### Tasks to carry out
• A. Answer these questions from the reset discussion, one answer per line, marked the same way:
(i) How long did the writer spend digging in the express spec on what the link reset exactly means?
(ii) What does setting the secondary bus reset bit direct the physical layer to send, and how many times?
(iii) What three items are on the list that the quoted reply says would help?
• B. Quote the reset discussion from "I am aware of" to "with our discussion)".

### Reading text
Alex's question "Why did blocking guest access not work?", make me feel
he is talking the way used in last version kernel patch[*], to block
config write, but not read, in host recovery. I guess it is also a
result of long discussion. But it[*] doesn't work well, that's why I
draw a figure to explain.
I am aware of "Link reset is the strongest kind of reset we can do
though", I even spent a whole day on "what the link reset exactly means"
digging in express spec, and induced some unrestrained thoughts:
(I don't have electrical engineering background, and the following
thoughts don't have relationship with our discussion)
set secondary bus reset bit direct physical layer to send TS1(or TS2)
twice(express spec 126.96.36.199) on the link, device received these TS, then
reset itself(my inference, didn't see exact words). So if data(TS) can
still be transferred correctly on physical layer, is link unreliable? or
the *unreliable* is targeting data link layer and transaction Layer?
> so maybe the thinking goes, let's just do it.
Sure I will. But I still have thoughts unsolved on the restrictions of
configuration, there may be another mail on this topic later.
> You would like to weaken this, but it's hard to
> be sure it's enough, we are dealing with misbehaving
> hardware after all.
> So what would help, is a list:
> - error type
> - recovery required
> - how to do it in a VM
> As for blocking guest access, I'm not sure why it's important
> to do. Guests can put devices in bad states, that's a given.
> Why isn't it enough to tell guest that device is in a bad state?
> I think it will try to avoid accesses then, if it does not,
> it is not supposed to do anything too bad.
>> Cao jin

### Data segment
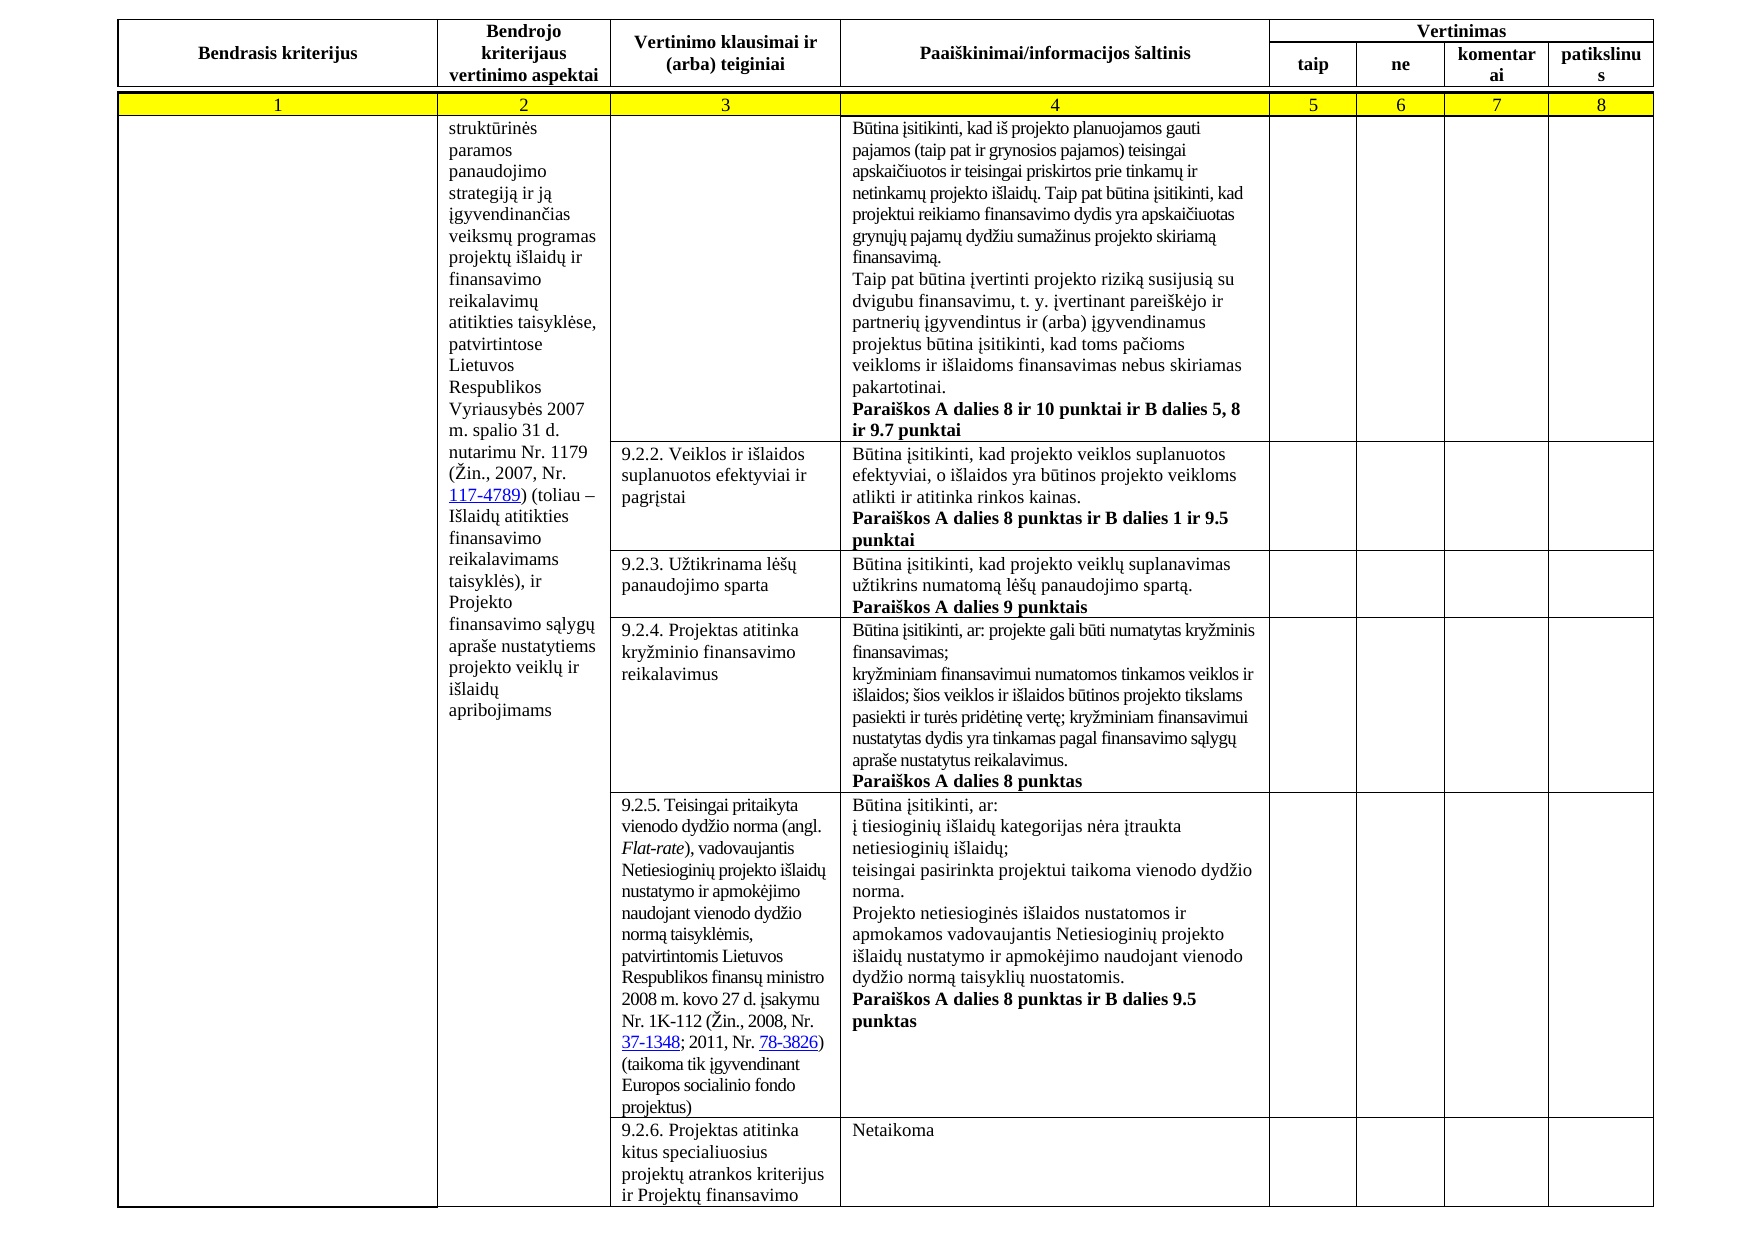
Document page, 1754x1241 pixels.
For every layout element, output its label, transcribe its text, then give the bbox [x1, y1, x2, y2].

### Task results
• A.
(i) A whole day.
(ii) TS1 (or TS2), sent twice on the link.
(iii) Error type, recovery required, and how to do it in a VM.

• B.
I am aware of "Link reset is the strongest kind of reset we can do
though", I even spent a whole day on "what the link reset exactly means"
digging in express spec, and induced some unrestrained thoughts:
(I don't have electrical engineering background, and the following
thoughts don't have relationship with our discussion)